[Start of Attachment]
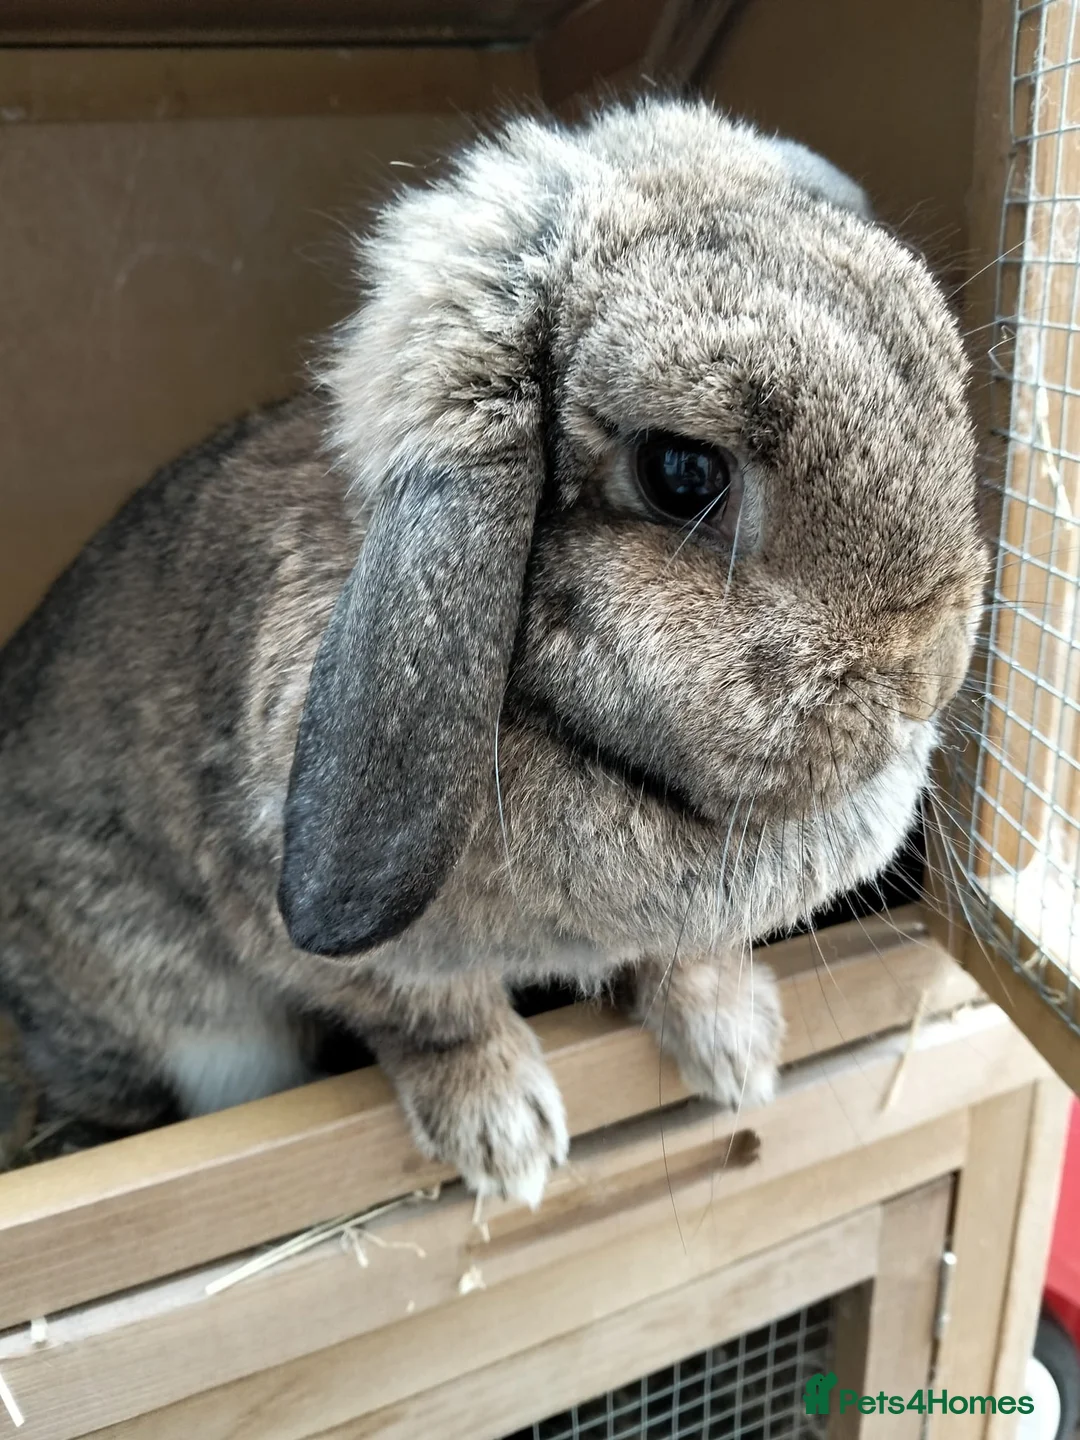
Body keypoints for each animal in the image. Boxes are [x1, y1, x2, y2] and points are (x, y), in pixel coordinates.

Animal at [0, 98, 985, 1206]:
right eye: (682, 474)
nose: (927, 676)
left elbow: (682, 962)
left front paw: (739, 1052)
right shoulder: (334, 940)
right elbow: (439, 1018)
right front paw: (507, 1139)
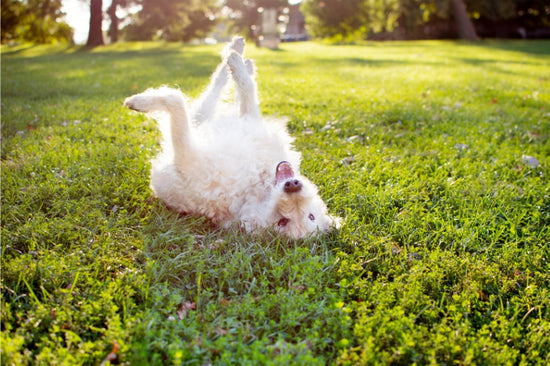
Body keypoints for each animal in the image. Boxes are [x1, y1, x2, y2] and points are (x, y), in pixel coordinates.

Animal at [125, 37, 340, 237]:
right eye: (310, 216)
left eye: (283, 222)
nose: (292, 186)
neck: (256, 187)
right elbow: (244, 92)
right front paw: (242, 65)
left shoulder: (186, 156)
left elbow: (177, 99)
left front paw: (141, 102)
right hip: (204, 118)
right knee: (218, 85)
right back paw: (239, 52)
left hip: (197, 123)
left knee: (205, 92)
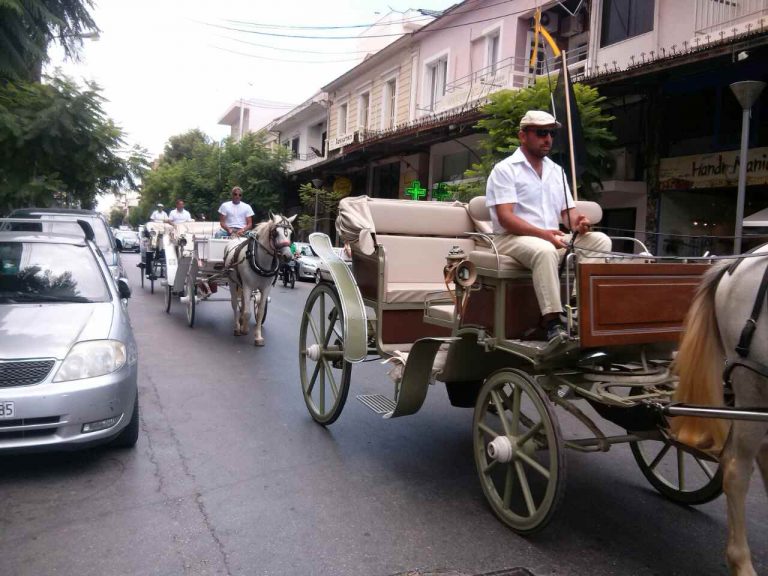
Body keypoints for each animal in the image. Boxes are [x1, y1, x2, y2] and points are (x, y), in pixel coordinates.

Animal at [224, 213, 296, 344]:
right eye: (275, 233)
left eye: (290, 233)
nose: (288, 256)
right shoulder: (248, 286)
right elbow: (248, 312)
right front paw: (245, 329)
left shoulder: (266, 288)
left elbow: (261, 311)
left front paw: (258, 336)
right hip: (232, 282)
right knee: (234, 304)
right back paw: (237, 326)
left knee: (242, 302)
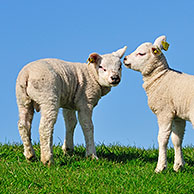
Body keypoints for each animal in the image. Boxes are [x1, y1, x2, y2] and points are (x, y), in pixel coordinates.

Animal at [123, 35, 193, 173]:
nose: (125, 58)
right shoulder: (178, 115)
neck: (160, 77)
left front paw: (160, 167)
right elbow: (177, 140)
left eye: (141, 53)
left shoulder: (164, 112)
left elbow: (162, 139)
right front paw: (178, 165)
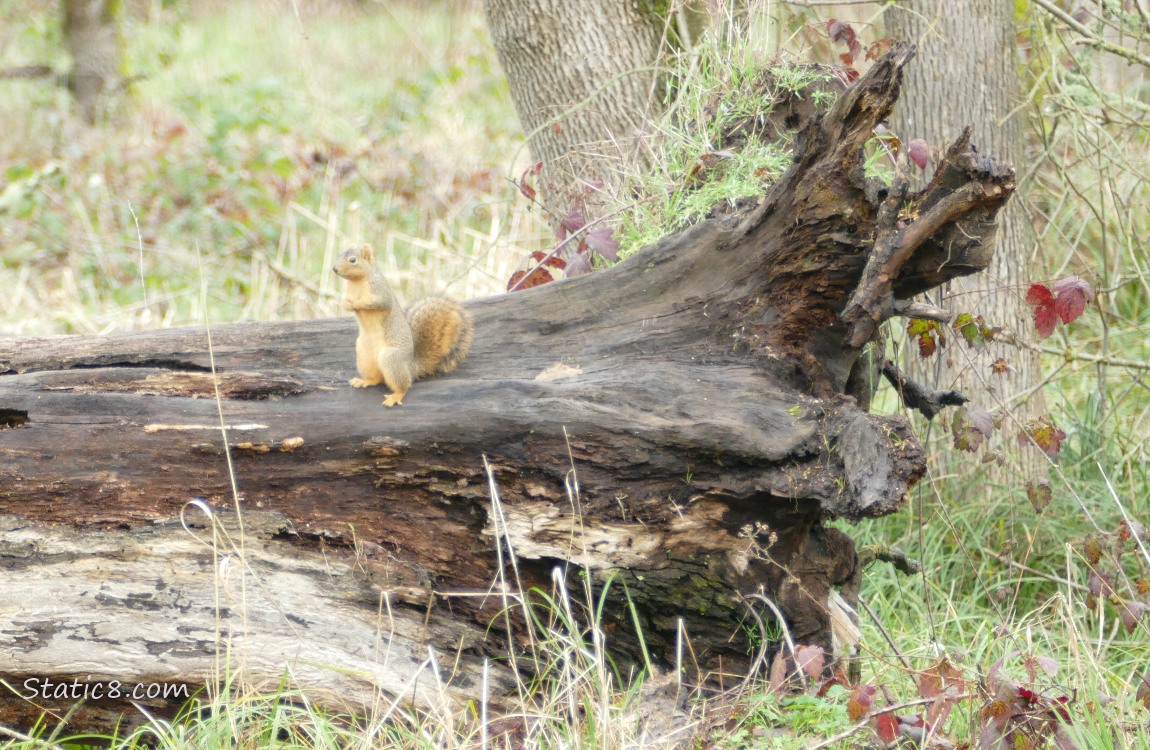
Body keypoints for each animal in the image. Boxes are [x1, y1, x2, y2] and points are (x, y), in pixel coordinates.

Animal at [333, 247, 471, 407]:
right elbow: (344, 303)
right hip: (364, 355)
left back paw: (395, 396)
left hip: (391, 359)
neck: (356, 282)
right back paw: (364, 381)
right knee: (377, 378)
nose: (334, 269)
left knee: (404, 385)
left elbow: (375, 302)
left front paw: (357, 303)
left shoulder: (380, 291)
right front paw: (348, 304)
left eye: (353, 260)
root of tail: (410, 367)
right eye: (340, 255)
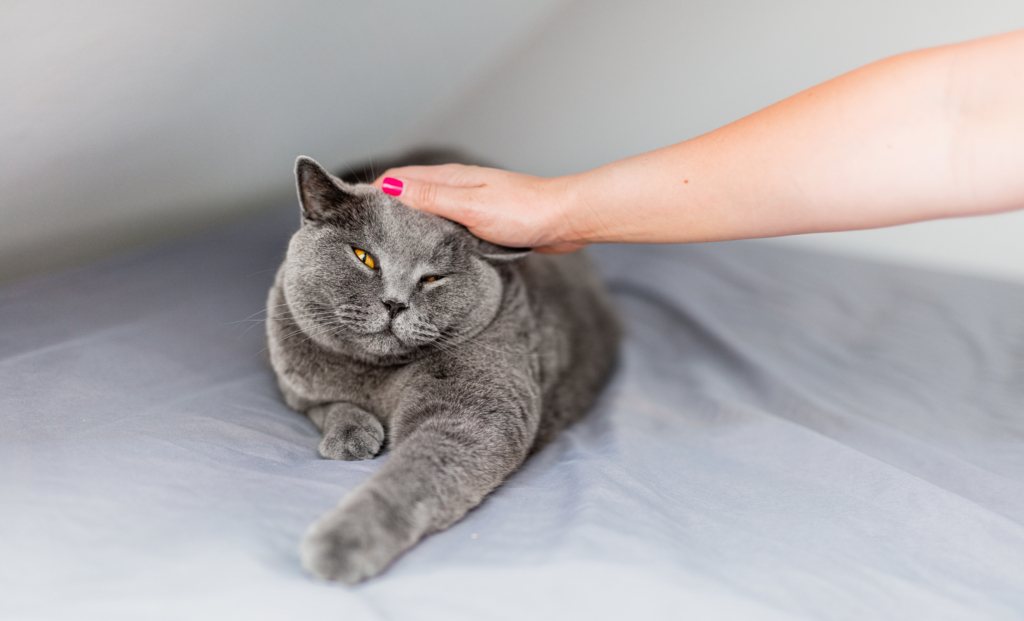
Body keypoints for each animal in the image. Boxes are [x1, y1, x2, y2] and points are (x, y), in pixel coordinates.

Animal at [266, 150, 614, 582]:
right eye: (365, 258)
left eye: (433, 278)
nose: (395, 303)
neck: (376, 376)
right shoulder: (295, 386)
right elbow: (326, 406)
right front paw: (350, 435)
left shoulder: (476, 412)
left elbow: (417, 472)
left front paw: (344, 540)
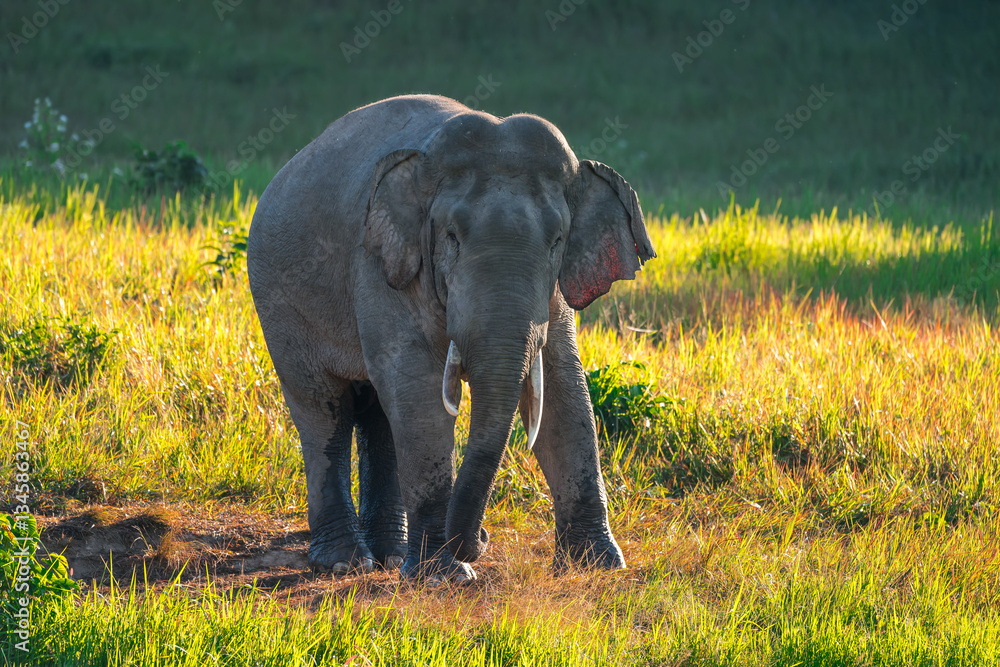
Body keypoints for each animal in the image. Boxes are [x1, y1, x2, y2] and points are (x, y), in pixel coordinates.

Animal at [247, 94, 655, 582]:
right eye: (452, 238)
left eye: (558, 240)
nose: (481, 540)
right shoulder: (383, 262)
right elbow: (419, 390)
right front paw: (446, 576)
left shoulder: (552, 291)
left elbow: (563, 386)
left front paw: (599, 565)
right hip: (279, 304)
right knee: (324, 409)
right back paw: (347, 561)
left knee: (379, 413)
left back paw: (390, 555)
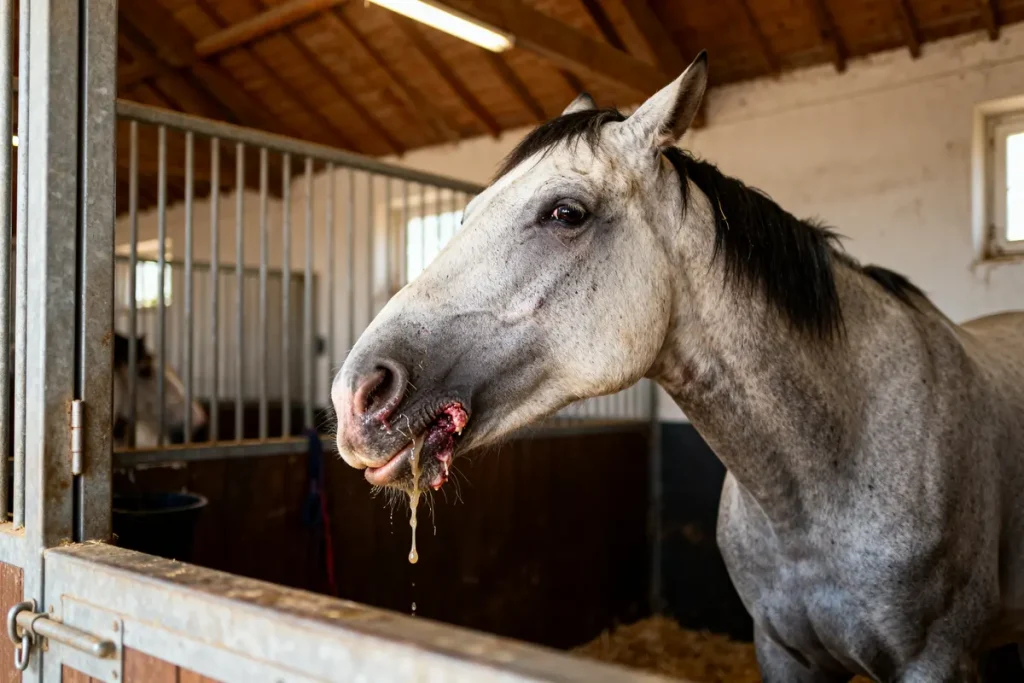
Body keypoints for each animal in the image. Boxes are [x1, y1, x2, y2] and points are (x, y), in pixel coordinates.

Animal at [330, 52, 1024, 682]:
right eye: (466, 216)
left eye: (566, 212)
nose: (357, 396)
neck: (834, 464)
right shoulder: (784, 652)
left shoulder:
[End of Attachment]
→ The task
What you give back must be exactly the lines of the listing above from the line containing "left shoulder: (380, 291)" through its last line, inclusive, without pictures, please.

→ Response area
left shoulder: (380, 291)
right front paw: (348, 304)
left eye: (353, 260)
root of tail: (410, 367)
right eye: (340, 255)
Body keypoints for each animal in the image. Boxes are [x1, y1, x2, y2] and points are (x, y), in pixel coordinates.

Animal at [266, 150, 614, 582]:
right eye: (365, 258)
left eye: (433, 278)
nose: (395, 303)
neck: (376, 376)
right shoulder: (295, 386)
right elbow: (326, 406)
right front paw: (350, 435)
left shoulder: (476, 412)
left elbow: (417, 472)
left front paw: (344, 540)
Body keypoints for each animal in the image. Boxes are [x1, y1, x2, y2] and points are (x, y), in pixel coordinates.

Animal at [247, 94, 655, 582]:
right eye: (452, 238)
left eye: (558, 240)
nose: (481, 540)
right shoulder: (383, 262)
right elbow: (419, 390)
right front paw: (446, 576)
left shoulder: (552, 291)
left elbow: (563, 386)
left front paw: (599, 565)
right hip: (279, 304)
right knee: (324, 409)
right back paw: (347, 561)
left knee: (379, 413)
left back paw: (390, 555)
Body keypoints for each animal in the image. Boxes are [x1, y1, x2, y2] and points are (x, y), in pixel coordinates.

Animal at [330, 52, 1024, 682]:
right eye: (466, 216)
left eye: (566, 212)
nose: (357, 396)
neck: (834, 464)
right shoulder: (784, 652)
left shoulder:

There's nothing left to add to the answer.